■ Instructions to follow ■
Below are the records; give again exactly the line with "plot is at 0", the line with "In other cases, it", and each line that lies between them, and nothing besides.

■ Task inputs ■
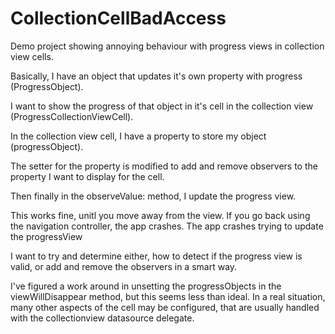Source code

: # CollectionCellBadAccess
Demo project showing annoying behaviour with progress views in collection view cells.

Basically, I have an object that updates it's own property with progress (ProgressObject).

I want to show the progress of that object in it's cell in the collection view (ProgressCollectionViewCell).

In the collection view cell, I have a property to store my object (progressObject).

The setter for the property is modified to add and remove observers to the property I want to display for the cell.

Then finally in the observeValue: method, I update the progress view.

This works fine, unitl you move away from the view.  If you go back using the navigation controller, the app crashes. The app crashes trying to update the progressView

I want to try and determine either, how to detect if the progress view is valid, or add and remove the observers in a smart way.

I've figured a work around in unsetting the progressObjects in the viewWillDisappear method, but this seems less than ideal. In a real situation, many other aspects of the cell may be configured, that are usually handled with the collectionview datasource delegate.
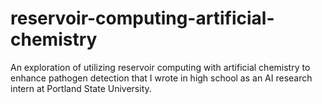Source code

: # reservoir-computing-artificial-chemistry
An exploration of utilizing reservoir computing with artificial chemistry to enhance pathogen detection that I wrote in high school as an AI research intern at Portland State University.
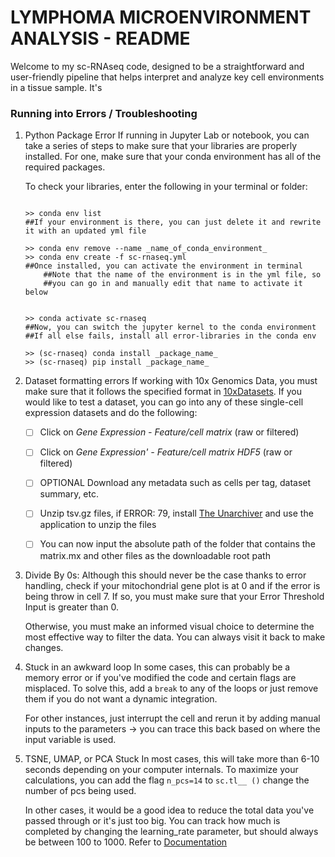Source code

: # LYMPHOMA MICROENVIRONMENT ANALYSIS - README

Welcome to my sc-RNAseq code, designed to be a straightforward and user-friendly pipeline that helps interpret and analyze key cell environments in a tissue sample. 
It's 


### Running into Errors / Troubleshooting
1. Python Package Error 
    If running in Jupyter Lab or notebook, you can take a series of steps to
    make sure that your libraries are properly installed. For one, make sure 
    that your conda environment has all of the required packages. 

    To check your libraries, enter the following in your terminal or folder:
    ```

    >> conda env list
    ##If your environment is there, you can just delete it and rewrite it with an updated yml file

    >> conda env remove --name _name_of_conda_environment_
    >> conda env create -f sc-rnaseq.yml
    ##Once installed, you can activate the environment in terminal
        ##Note that the name of the environment is in the yml file, so 
        ##you can go in and manually edit that name to activate it below


    >> conda activate sc-rnaseq
    ##Now, you can switch the jupyter kernel to the conda environment
    ##If all else fails, install all error-libraries in the conda env 
    
    >> (sc-rnaseq) conda install _package_name_
    >> (sc-rnaseq) pip install _package_name_ 
    ```


2. Dataset formatting errors
    If working with 10x Genomics Data, you must make sure that it follows the specified format in 
    [10xDatasets](https://support.10xgenomics.com/single-cell-gene-expression/datasets). If you would like to 
    test a dataset, you can go into any of these single-cell expression datasets and do the following: 
    
    - [ ] Click on *Gene Expression - Feature/cell matrix* (raw or filtered)
    - [ ] Click on *Gene Expression' - Feature/cell matrix HDF5* (raw or filtered)
    - [ ] OPTIONAL Download any metadata such as cells per tag, dataset summary, etc.

    - [ ] Unzip tsv.gz files, if ERROR: 79, install [The Unarchiver](https://theunarchiver.com/) 
          and use the application to unzip the files
    - [ ] You can now input the absolute path of the folder that contains the matrix.mx and other
          files as the downloadable root path


3. Divide By 0s: 
    Although this should never be the case thanks to error handling, check if your mitochondrial gene
    plot is at 0 and if the error is being throw in cell 7. If so, you must make sure that your Error 
    Threshold Input is greater than 0.

    Otherwise, you must make an informed visual choice to determine the most effective way to filter 
    the data. You can always visit it back to make changes. 


4. Stuck in an awkward loop
    In some cases, this can probably be a memory error or if you've modified the code and certain flags are
    misplaced. To solve this, add a `break` to any of the loops or just remove them if you do not want a dynamic
    integration. 

    For other instances, just interrupt the cell and rerun it by adding manual inputs to the parameters -> you 
    can trace this back based on where the input variable is used. 


5. TSNE, UMAP, or PCA Stuck
    In most cases, this will take more than 6-10 seconds depending on your computer internals. To maximize
    your calculations, you can add the flag `n_pcs=14` to `sc.tl__ ()` change the number of pcs being used.

    In other cases, it would be a good idea to reduce the total data you've passed through or it's just too 
    big. You can track how much is completed by changing the learning_rate parameter, but should always be 
    between 100 to 1000. Refer to [Documentation](https://scanpy.readthedocs.io/en/stable/generated/scanpy.tl.tsne.html)
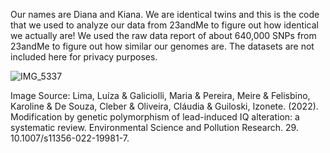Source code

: Our names are Diana and Kiana. We are identical twins and this is the code that we used to analyze our data from 23andMe to figure out how identical we actually are! We used the raw data report of about 640,000 SNPs from 23andMe to figure out how similar our genomes are. The datasets are not included here for privacy purposes. 

![IMG_5337](https://github.com/dianaanvari/gene-compare/assets/148018686/8bdeb29e-b427-49b5-8af7-5420c905f006)


Image Source: Lima, Luíza & Galiciolli, Maria & Pereira, Meire & Felisbino, Karoline & De Souza, Cleber & Oliveira, Cláudia & Guiloski, Izonete. (2022). Modification by genetic polymorphism of lead-induced IQ alteration: a systematic review. Environmental Science and Pollution Research. 29. 10.1007/s11356-022-19981-7. 
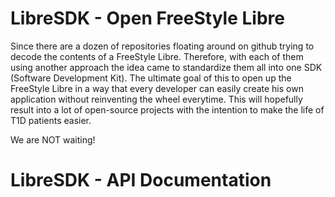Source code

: # LibreSDK - Open FreeStyle Libre

Since there are a dozen of repositories floating around on github trying to decode the contents of a FreeStyle Libre. 
Therefore, with each of them using another approach the idea came to standardize them all into one SDK (Software Development Kit).
The ultimate goal of this to open up the FreeStyle Libre in a way that every developer can easily create his own application without reinventing the wheel everytime.
This will hopefully result into a lot of open-source projects with the intention to make the life of T1D patients easier. 

We are NOT waiting!

# LibreSDK - API Documentation
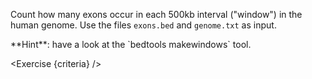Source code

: <script>
// Solution:
//    bedtools intersect -a <(bedtools makewindows -g genome.txt -w 500000) -b exons.bed -c > windows.exons.bedg

import Alert from "components/Alert.svelte";
import Exercise from "components/Exercise.svelte";

let criteria = [
{
	name: "File <code>windows.bed</code> contains a list of all regions of 500kb in the genome",
	checks: [{
		type: "file",
		path: "windows.bed",
		action: "contents",
		commandExpected: "bedtools makewindows -g genome.txt -w 500000",
	}]
},
{
	name: "File <code>windows.exons.bedg</code> contains a list of each 500kb interval and how many exons were found within that region",
	checks: [{
		type: "file",
		path: "windows.exons.bedg",
		action: "contents",
		commandExpected: "bedtools intersect -a <(bedtools makewindows -g genome.txt -w 500000) -b exons.bed -c"
	}]
}

];
</script>

Count how many exons occur in each 500kb interval ("window") in the human genome. Use the files `exons.bed` and `genome.txt` as input.

<Alert>
	**Hint**: have a look at the `bedtools makewindows` tool.
</Alert>

<Exercise {criteria} />
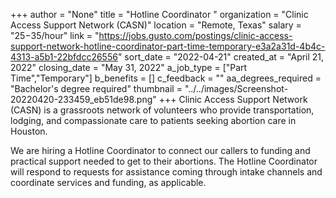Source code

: +++
author = "None"
title = "Hotline Coordinator "
organization = "Clinic Access Support Network (CASN)"
location = "Remote, Texas"
salary = "$25-$35/hour"
link = "https://jobs.gusto.com/postings/clinic-access-support-network-hotline-coordinator-part-time-temporary-e3a2a31d-4b4c-4313-a5b1-22bfdcc26556"
sort_date = "2022-04-21"
created_at = "April 21, 2022"
closing_date = "May 31, 2022"
a_job_type = ["Part Time","Temporary"]
b_benefits = []
c_feedback = ""
aa_degrees_required = "Bachelor's degree required"
thumbnail = "../../images/Screenshot-20220420-233459_eb51de98.png"
+++
Clinic Access Support Network (CASN) is a grassroots network of volunteers who provide transportation, lodging, and compassionate care to patients seeking abortion care in Houston.

We are hiring a Hotline Coordinator to connect our callers to funding and practical support needed to get to their abortions. The Hotline Coordinator will respond to requests for assistance coming through intake channels and coordinate services and funding, as applicable.
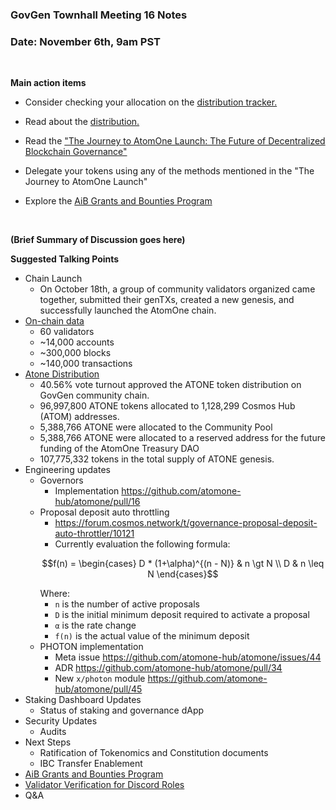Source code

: ### **GovGen Townhall Meeting 16 Notes**

### Date: November 6th, 9am PST
<br> 


**Main action items**

- Consider checking your allocation on the [distribution tracker.](https://govgen.io/#trackers)

- Read about the [distribution.](https://x.com/_atomone/status/1852103987950162034)

- Read the ["The Journey to AtomOne Launch: The Future of Decentralized Blockchain Governance"](https://allinbits.com/blog/atomone/)

- Delegate your tokens using any of the methods mentioned in the "The Journey to AtomOne Launch"

- Explore the [AiB Grants and Bounties Program](https://github.com/allinbits/grants/tree/main/AiB-BUIDL-Grants-and-Bounties-program)

<BR>

**(Brief Summary of Discussion goes here)**

**Suggested Talking Points**

- Chain Launch
  - On October 18th, a group of community validators organized came together, submitted their genTXs, created a new genesis, and successfully launched the AtomOne chain.   
- [On-chain data](https://www.mintscan.io/atomone)
  - 60 validators
  - ~14,000 accounts
  - ~300,000 blocks
  - ~140,000 transactions
- [Atone Distribution](https://x.com/_atomone/status/1852103987950162034)
  - 40.56% vote turnout approved the ATONE token distribution on GovGen community chain. 
  - 96,997,800 ATONE tokens allocated to 1,128,299 Cosmos Hub (ATOM) addresses.
  - 5,388,766 ATONE were allocated to the Community Pool
  - 5,388,766 ATONE were allocated to a reserved address for the future funding of the AtomOne Treasury DAO
  - 107,775,332 tokens in the total supply of ATONE genesis.   
- Engineering updates
  - Governors
    - Implementation https://github.com/atomone-hub/atomone/pull/16
  - Proposal deposit auto throttling
    - https://forum.cosmos.network/t/governance-proposal-deposit-auto-throttler/10121
    - Currently evaluation the following formula:
    ```math
    f(n) = \begin{cases} D * (1+\alpha)^{(n - N)} & n \gt N \\ D & n \leq N \end{cases}
    ```
    Where:
      - `n` is the number of active proposals
      - `D` is the initial minimum deposit required to activate a proposal
      - `α` is the rate change
      - `f(n)` is the actual value of the minimum deposit
  - PHOTON implementation
    - Meta issue https://github.com/atomone-hub/atomone/issues/44
    - ADR https://github.com/atomone-hub/atomone/pull/34
    - New `x/photon` module https://github.com/atomone-hub/atomone/pull/45
- Staking Dashboard Updates
  - Status of staking and governance dApp
- Security Updates
  - Audits
- Next Steps
  - Ratification of Tokenomics and Constitution documents
  - IBC Transfer Enablement
- [AiB Grants and Bounties Program](https://github.com/allinbits/grants/tree/main/AiB-BUIDL-Grants-and-Bounties-program)
- [Validator Verification for Discord Roles](https://github.com/atomone-hub/atomone-validator-community/blob/main/validator-info.md)
- Q&A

■ Answer to the problem ■
    plot is at 0 and if the error is being throw in cell 7. If so, you must make sure that your Error 
    Threshold Input is greater than 0.

    Otherwise, you must make an informed visual choice to determine the most effective way to filter 
    the data. You can always visit it back to make changes. 


4. Stuck in an awkward loop
    In some cases, this can probably be a memory error or if you've modified the code and certain flags are
    misplaced. To solve this, add a `break` to any of the loops or just remove them if you do not want a dynamic
    integration. 

    For other instances, just interrupt the cell and rerun it by adding manual inputs to the parameters -> you 
    can trace this back based on where the input variable is used. 


5. TSNE, UMAP, or PCA Stuck
    In most cases, this will take more than 6-10 seconds depending on your computer internals. To maximize
    your calculations, you can add the flag `n_pcs=14` to `sc.tl__ ()` change the number of pcs being used.

    In other cases, it would be a good idea to reduce the total data you've passed through or it's just too 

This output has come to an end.